━━━ LISTED RECORDS ━━━
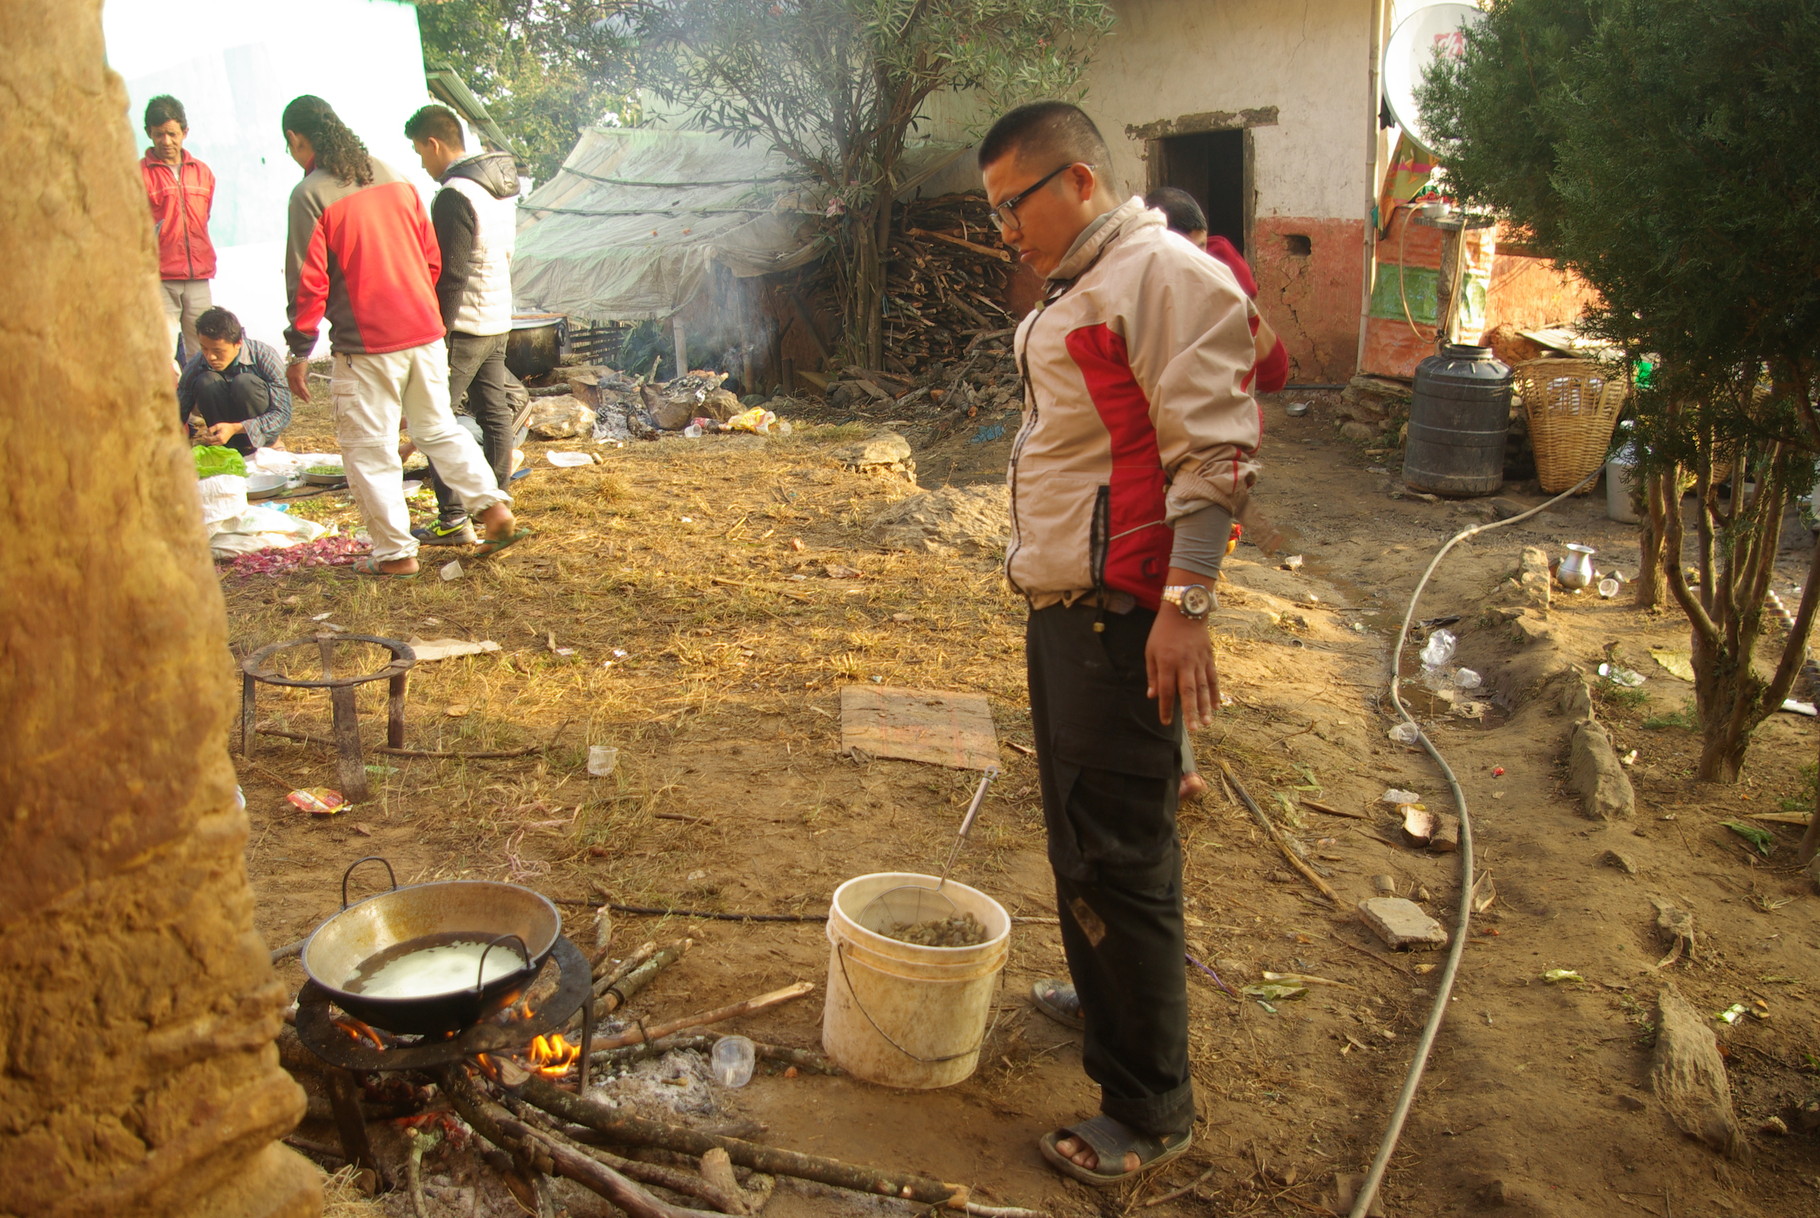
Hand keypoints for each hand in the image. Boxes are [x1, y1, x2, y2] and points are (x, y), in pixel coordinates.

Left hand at [201, 421, 242, 444]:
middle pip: (211, 443)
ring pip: (213, 444)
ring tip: (206, 437)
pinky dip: (212, 442)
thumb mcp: (217, 426)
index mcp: (219, 437)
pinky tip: (211, 439)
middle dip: (206, 440)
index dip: (205, 438)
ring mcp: (222, 443)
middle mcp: (221, 441)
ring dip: (209, 442)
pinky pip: (216, 444)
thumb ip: (211, 429)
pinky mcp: (223, 443)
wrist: (233, 429)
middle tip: (204, 436)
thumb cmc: (225, 426)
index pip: (210, 439)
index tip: (202, 435)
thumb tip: (206, 432)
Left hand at [287, 361, 310, 401]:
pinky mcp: (298, 377)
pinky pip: (302, 387)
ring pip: (298, 389)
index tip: (300, 396)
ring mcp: (293, 378)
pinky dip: (305, 392)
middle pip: (294, 389)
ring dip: (303, 396)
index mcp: (288, 375)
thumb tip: (304, 382)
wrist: (300, 356)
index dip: (296, 392)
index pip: (291, 386)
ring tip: (307, 400)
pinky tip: (308, 396)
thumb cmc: (300, 361)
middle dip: (299, 395)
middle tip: (305, 400)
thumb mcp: (298, 369)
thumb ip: (299, 376)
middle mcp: (289, 377)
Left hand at [1146, 606, 1218, 728]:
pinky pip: (1213, 678)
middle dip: (1190, 712)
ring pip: (1203, 687)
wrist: (1184, 611)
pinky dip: (1215, 693)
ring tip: (1206, 723)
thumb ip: (1153, 674)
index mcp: (1167, 662)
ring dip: (1205, 707)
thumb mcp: (1151, 651)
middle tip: (1194, 730)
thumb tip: (1153, 696)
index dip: (1166, 707)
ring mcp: (1199, 660)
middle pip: (1188, 692)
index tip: (1165, 722)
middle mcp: (1184, 663)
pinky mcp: (1209, 657)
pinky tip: (1216, 707)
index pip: (1167, 690)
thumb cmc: (1163, 632)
━━━
TASK PROMPT -
Look above for the line that holds "thumb ip: (299, 376)", then copy it and each line after it exactly, through the last line of the data.

ANSWER TO THE EXERCISE -
thumb ip: (299, 376)
middle mcp: (289, 377)
Left hand at [1146, 606, 1218, 728]:
pinky pip: (1213, 678)
middle dip: (1190, 712)
ring pip: (1203, 687)
wrist: (1184, 611)
pinky dip: (1215, 693)
ring tip: (1206, 723)
thumb ip: (1153, 674)
index mcp: (1167, 662)
ring dip: (1205, 707)
thumb mcp: (1151, 651)
middle tip: (1194, 730)
thumb tip: (1153, 696)
index dip: (1166, 707)
ring mcp: (1199, 660)
middle pip: (1188, 692)
index tip: (1165, 722)
middle mcp: (1184, 663)
pinky mcp: (1209, 657)
pinky tip: (1216, 707)
index pip: (1167, 690)
thumb cmc: (1163, 632)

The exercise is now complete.